====== Page extract ======

From the Associated Press:
Energy Secretary Steven Chu doesn't have the authority to pull the plug on a process that Congress started when it passed the Nuclear Waste Policy Act in 1982, the NRC Atomic Safety and Licensing Board said in a 47-page order issued in Rockville, Md."Congress directed both that DOE file the application ... and that the NRC consider the application and issue a final, merits-based decision," the panel said. It said letting the department "single-handedly derail" the process would be "contrary to congressional intent."
Needless to say, the Energy Secretary Steven Chu and the Obama administration—which announced in March that it would withdraw the application—disagree with the ASLB's finding, and Energy Department officials have indicated that they will appeal the decision.

======

• Directions: Please extract the stretch from "Needless to say, the" through "appeal the decision." in the nuclear waste ruling excerpt, copying it word for word. The entries that come next are separate material, not part of the nuclear waste ruling excerpt.

====== Given information ======

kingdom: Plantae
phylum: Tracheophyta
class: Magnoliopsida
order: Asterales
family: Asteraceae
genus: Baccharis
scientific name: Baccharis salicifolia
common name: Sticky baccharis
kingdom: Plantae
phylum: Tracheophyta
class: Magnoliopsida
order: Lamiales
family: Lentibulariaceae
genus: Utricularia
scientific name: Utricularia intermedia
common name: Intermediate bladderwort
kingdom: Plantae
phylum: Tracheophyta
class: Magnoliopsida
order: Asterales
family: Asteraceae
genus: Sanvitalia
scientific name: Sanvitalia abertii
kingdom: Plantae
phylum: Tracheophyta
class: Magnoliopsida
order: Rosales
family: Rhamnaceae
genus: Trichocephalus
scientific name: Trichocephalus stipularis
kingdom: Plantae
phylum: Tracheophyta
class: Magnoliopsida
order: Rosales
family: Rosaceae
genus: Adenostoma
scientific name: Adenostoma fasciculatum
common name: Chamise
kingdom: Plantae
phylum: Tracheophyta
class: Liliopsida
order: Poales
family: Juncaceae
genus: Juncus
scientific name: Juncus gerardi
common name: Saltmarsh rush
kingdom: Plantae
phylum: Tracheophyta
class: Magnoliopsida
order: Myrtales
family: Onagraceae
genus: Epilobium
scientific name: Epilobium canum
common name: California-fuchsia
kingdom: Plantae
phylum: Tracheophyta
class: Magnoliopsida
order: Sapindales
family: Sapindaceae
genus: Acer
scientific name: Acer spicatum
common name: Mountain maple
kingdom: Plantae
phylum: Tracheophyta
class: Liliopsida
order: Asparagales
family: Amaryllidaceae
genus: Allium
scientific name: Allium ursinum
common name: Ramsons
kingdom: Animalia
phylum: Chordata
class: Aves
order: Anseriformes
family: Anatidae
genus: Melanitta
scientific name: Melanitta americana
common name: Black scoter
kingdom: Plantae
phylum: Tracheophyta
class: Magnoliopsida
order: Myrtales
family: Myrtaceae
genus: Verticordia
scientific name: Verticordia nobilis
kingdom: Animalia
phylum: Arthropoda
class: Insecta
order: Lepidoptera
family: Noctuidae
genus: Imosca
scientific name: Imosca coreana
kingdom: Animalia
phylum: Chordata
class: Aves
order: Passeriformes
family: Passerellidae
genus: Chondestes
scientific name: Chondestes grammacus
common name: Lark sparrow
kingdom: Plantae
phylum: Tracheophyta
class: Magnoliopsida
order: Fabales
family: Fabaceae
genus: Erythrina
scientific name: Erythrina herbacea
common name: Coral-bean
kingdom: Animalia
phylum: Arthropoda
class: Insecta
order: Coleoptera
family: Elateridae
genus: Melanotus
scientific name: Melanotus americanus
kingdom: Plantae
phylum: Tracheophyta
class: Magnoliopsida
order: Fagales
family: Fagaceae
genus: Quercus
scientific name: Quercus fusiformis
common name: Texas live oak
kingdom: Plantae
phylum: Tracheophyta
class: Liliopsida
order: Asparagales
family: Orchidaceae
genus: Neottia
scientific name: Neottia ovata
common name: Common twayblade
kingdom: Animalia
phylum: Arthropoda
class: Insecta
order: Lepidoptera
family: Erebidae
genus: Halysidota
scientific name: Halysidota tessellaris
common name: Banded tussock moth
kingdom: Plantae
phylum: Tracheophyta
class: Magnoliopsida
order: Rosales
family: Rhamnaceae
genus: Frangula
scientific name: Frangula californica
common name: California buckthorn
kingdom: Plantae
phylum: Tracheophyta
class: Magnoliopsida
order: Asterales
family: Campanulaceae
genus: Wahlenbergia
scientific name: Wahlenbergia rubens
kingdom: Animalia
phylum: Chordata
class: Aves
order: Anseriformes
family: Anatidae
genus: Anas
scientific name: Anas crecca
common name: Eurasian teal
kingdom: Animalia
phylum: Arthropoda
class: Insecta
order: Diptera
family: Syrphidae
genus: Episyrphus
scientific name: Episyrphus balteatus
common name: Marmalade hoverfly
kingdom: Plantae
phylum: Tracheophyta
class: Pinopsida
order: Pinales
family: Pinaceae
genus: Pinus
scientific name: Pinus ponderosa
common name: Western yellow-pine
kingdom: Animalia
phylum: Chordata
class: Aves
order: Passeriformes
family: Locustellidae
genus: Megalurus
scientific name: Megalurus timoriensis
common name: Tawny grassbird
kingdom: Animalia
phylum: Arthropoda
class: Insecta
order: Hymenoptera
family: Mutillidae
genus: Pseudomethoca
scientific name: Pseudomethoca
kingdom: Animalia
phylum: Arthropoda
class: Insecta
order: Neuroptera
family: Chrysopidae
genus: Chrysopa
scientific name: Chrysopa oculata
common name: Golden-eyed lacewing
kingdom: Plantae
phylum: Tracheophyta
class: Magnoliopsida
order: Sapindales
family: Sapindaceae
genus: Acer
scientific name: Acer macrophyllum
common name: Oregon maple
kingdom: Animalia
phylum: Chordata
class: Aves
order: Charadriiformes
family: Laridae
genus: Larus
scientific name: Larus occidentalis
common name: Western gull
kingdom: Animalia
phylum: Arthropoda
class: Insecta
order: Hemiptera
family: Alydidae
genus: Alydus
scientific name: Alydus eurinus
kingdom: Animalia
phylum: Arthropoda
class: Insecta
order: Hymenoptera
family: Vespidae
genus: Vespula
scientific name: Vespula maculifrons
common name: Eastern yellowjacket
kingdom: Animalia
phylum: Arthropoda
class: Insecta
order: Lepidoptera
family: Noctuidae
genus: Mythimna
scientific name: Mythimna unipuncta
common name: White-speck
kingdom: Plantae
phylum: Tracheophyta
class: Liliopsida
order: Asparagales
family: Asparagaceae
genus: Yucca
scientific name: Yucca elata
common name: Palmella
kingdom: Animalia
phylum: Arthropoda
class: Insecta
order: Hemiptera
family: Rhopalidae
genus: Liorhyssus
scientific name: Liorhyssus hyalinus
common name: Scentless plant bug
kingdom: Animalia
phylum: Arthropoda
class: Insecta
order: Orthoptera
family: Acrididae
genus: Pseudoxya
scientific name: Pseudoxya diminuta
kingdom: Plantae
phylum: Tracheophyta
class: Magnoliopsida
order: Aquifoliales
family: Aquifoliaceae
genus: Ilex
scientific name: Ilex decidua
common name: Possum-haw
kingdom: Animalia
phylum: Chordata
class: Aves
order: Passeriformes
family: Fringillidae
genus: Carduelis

======

• Result of the task:
Needless to say, the Energy Secretary Steven Chu and the Obama administration—which announced in March that it would withdraw the application—disagree with the ASLB's finding, and Energy Department officials have indicated that they will appeal the decision.